Background: The Pittsburgh Sleep Quality Index (PSQI) and the Epworth Sleepiness Scale (ESS) are commonly used to quantify sleep and excessive daytime sleepiness in older adults. These measures, however, have not been comprehensively evaluated for their psychometrics in older men. We determined the internal consistency reliability and construct validity of the PSQI and ESS in a sample of older men.
Methods: Participants were 3,059 men (mean age = 76.4 years) in the Osteoporotic Fractures in Men Study (MrOS) who completed the two questionnaires, wrist actigraphy, and a range of additional psychosocial and health measures.
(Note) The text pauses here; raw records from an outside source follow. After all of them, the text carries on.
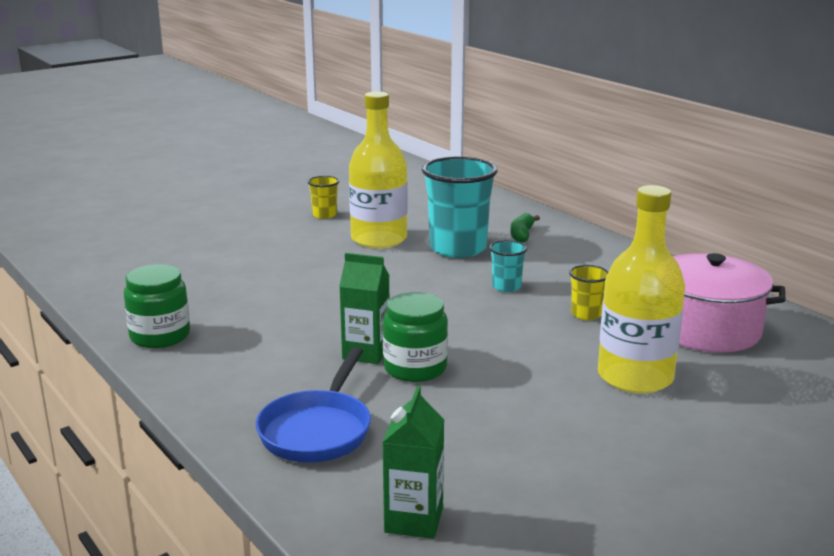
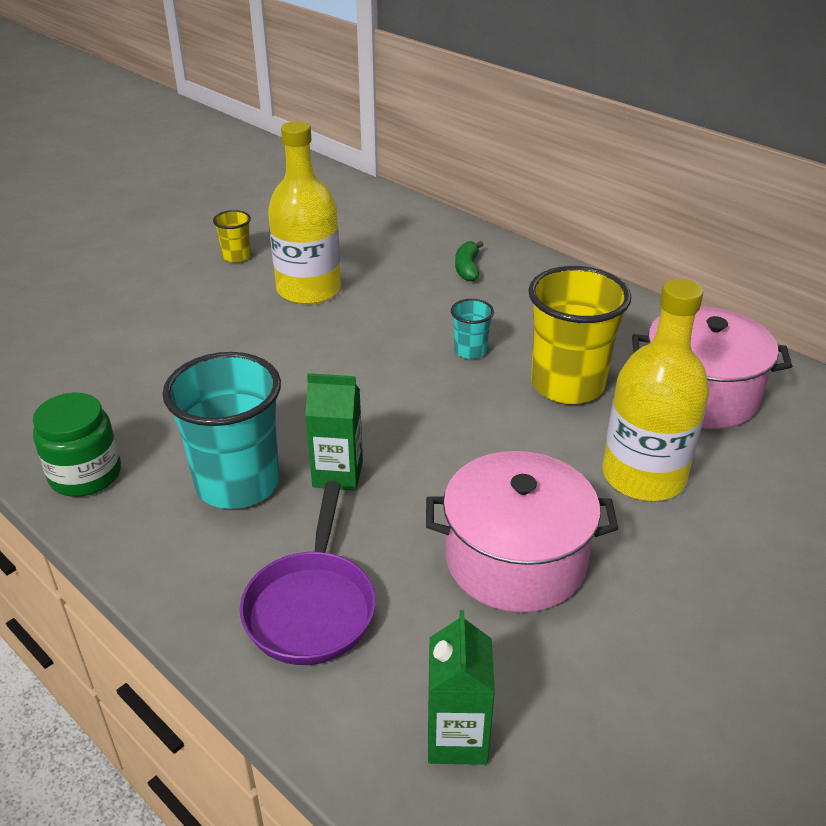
camera: 10 degrees left, 15 degrees up
(317, 430) = (311, 607): blue pan -> purple pan
(415, 368) = (399, 492): green jar -> none
(458, 248) = (402, 296): turquoise cup -> turquoise cup (237, 483)
(502, 418) = (515, 559): none -> pink pot
(586, 314) = (567, 385): yellow cup -> yellow cup, size x2.14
Results: Internal consistency was adequate for the PSQI (Cronbach's α =.69) and the ESS (α = .70) total scores. PSQI daytime dysfunction and sleep medications components were weakly associated with the total score, but their removal did not notably improve internal consistency. PSQI and ESS totals were associated with each other and with theoretically related variables (ie, actigraphic variables, depressive symptoms, mobility/instrumental activities of daily living, health-related quality of life) in expected directions. The PSQI differentiated participants reporting no sleep disorder from those reporting particular disorders more reliably than the ESS.
Conclusions: In general, we found evidence of the internal consistency reliability and construct validity of the PSQI and ESS in older men. Despite low correlation with the PSQI global score, the PSQI daytime dysfunction and sleep medications components do not appreciably reduce the PSQI total score's reliability or validity in older men.